One Good Way to Eat It: Plop a big ‘ol spoonful of it over any sort of hot cereal, but best of all, grits. (You can also bake it into a pretty delicious sorghum cookie or use it in a bourbon-based cocktail.)
The sweet elixir that South Louisianans swear by, cane syrup is made from the green juice of the sugarcane that’s been boiled down (typically in open kettles) until thick. I’m such a devotee of a certain small-batch producer of the stuff that I’m known to have a small bottle in my purse at all times in case a dish needs a little pick-me-up.
Texture: Smooth and supple, like honey but less sticky when poured.
Flavor: Somehow simultaneously light and toasty, while still delivering just the right amount of butterscotch richness.
One Good Way to Eat It: Drizzled—thick and generous—over a piece of crumbly cornbread or rubbed on a piece of beef tenderloin to form the perfect, crackly crust.
When I was getting ready in the morning as a child, my mom used to tell me that I was moving “slow as molasses,” and while she didn’t appreciate my take-your-time approach to dressing, I can’t imagine anything bad about being more like molasses. Molasses is the substance that’s left over after reducing cane or beet sugar and the sugar crystals have been removed. It’s a wintertime darling because it plays so well with baking spices (think: gingerbread) but definitely deserves attention year-round.
Texture: Thick, like syrup quicksand.
Flavor: Like so many other syrups, molasses comes in different taste-grades based on how long it has been reduced. There’s light molasses (perfect for baking), dark molasses (has a bit of a bitter undernote) and black strap molasses (save this for your savory dishes).
One Good Way to Eat It: Black strap can seem intimidating to some folks, but learn to love it in a big pot of baked beans.

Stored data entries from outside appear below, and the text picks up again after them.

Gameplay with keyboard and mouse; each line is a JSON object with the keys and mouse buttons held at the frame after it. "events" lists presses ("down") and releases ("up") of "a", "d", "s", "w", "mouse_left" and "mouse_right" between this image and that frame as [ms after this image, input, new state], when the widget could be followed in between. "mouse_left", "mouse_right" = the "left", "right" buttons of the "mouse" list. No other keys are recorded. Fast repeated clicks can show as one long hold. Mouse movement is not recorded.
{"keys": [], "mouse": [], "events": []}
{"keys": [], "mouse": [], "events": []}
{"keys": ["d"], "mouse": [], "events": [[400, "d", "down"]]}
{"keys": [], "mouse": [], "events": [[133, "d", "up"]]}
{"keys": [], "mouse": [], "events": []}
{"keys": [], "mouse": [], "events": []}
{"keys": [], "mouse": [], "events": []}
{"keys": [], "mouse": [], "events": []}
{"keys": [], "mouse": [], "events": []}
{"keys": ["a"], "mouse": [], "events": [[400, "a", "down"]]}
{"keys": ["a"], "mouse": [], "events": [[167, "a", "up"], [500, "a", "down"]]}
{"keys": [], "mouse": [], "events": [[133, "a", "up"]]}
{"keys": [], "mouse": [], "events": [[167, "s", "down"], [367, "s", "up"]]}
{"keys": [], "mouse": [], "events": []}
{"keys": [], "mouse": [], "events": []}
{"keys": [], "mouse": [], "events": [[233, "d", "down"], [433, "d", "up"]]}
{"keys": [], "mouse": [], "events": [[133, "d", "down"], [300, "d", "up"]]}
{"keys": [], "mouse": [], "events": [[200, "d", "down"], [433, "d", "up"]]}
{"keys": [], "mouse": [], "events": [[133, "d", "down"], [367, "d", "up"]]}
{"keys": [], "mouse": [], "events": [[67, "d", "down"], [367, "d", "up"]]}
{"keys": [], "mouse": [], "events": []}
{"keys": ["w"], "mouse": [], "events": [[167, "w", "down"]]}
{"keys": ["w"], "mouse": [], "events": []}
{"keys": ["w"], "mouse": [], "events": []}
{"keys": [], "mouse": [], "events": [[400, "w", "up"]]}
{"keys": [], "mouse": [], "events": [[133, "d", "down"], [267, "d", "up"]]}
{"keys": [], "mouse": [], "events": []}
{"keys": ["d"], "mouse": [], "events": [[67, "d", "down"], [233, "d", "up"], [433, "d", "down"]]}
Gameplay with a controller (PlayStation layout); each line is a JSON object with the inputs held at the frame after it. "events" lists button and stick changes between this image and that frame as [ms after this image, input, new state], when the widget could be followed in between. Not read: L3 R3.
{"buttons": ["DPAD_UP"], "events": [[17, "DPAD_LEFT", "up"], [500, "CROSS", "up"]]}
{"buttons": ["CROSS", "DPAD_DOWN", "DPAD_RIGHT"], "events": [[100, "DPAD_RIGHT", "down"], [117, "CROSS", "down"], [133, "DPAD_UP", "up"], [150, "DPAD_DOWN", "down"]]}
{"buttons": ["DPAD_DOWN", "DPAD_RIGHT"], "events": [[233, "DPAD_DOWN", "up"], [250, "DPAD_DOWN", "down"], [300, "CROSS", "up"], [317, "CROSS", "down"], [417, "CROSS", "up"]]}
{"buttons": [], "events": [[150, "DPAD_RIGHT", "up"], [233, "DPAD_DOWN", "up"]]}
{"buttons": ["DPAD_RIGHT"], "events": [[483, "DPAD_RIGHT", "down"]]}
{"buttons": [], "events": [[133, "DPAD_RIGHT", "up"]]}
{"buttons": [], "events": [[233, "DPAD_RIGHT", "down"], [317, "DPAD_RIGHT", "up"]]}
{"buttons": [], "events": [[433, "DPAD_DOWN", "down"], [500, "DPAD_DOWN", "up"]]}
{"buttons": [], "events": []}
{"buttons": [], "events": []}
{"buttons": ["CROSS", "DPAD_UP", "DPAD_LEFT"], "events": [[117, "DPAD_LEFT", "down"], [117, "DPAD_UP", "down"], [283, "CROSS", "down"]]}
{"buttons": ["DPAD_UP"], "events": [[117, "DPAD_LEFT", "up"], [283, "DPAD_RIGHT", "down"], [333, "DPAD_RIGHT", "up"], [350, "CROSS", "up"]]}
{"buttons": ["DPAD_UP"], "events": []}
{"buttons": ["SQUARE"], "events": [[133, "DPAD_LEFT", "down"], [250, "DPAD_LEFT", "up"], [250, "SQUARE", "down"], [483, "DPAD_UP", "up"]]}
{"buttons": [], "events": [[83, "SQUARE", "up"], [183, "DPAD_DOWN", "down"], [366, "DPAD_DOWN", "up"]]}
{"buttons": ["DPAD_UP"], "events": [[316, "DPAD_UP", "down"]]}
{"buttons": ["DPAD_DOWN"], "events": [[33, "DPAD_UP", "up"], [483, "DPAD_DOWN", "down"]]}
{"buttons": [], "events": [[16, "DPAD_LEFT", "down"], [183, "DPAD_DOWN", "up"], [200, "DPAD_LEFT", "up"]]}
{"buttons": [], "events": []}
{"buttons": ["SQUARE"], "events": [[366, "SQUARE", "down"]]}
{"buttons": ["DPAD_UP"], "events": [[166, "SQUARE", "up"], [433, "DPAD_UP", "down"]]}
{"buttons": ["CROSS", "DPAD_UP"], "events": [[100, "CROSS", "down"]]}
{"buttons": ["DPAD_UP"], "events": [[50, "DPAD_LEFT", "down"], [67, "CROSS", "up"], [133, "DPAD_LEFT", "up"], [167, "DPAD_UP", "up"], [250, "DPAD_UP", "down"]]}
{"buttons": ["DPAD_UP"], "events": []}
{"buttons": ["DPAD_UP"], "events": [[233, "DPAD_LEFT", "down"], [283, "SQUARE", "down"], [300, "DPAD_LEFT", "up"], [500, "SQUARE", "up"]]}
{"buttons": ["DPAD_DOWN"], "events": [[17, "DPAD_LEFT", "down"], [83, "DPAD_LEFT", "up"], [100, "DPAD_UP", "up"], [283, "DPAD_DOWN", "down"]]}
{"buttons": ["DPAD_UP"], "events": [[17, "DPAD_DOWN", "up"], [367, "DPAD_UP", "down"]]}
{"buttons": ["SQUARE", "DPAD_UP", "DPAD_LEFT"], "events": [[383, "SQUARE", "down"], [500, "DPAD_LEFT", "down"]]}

Definitely not meant as a one-for-one replacement of maple syrup on a piping hot stack of pancakes, this complex syrup made from the sap of birch trees only contains 1 to 2 percent sugar unlike maple, which has a sugar content of 8 percent.
Texture: Easily coats the back of a spoon, similar to maple syrup.
Flavor: Complex and spicy-sweet with a hint of minerality and some underlying citrus notes.
Chocked full of nutrients like potassium and magnesium (plus antioxidants!) this molasses made from dates that have been reduced, thickened and strained is perhaps the healthiest you’re going to get in the syrup department.
Texture: Silky—like a slightly thinner honey.
Flavor: Given its source ingredient, be prepare for plenty of raisin-like notes alongside a delicious brown sugar base.
One Good Way to Eat It: Lightly drizzled over a granola and yogurt parfait or plunked in your regular cup of coffee as a sugar substitute.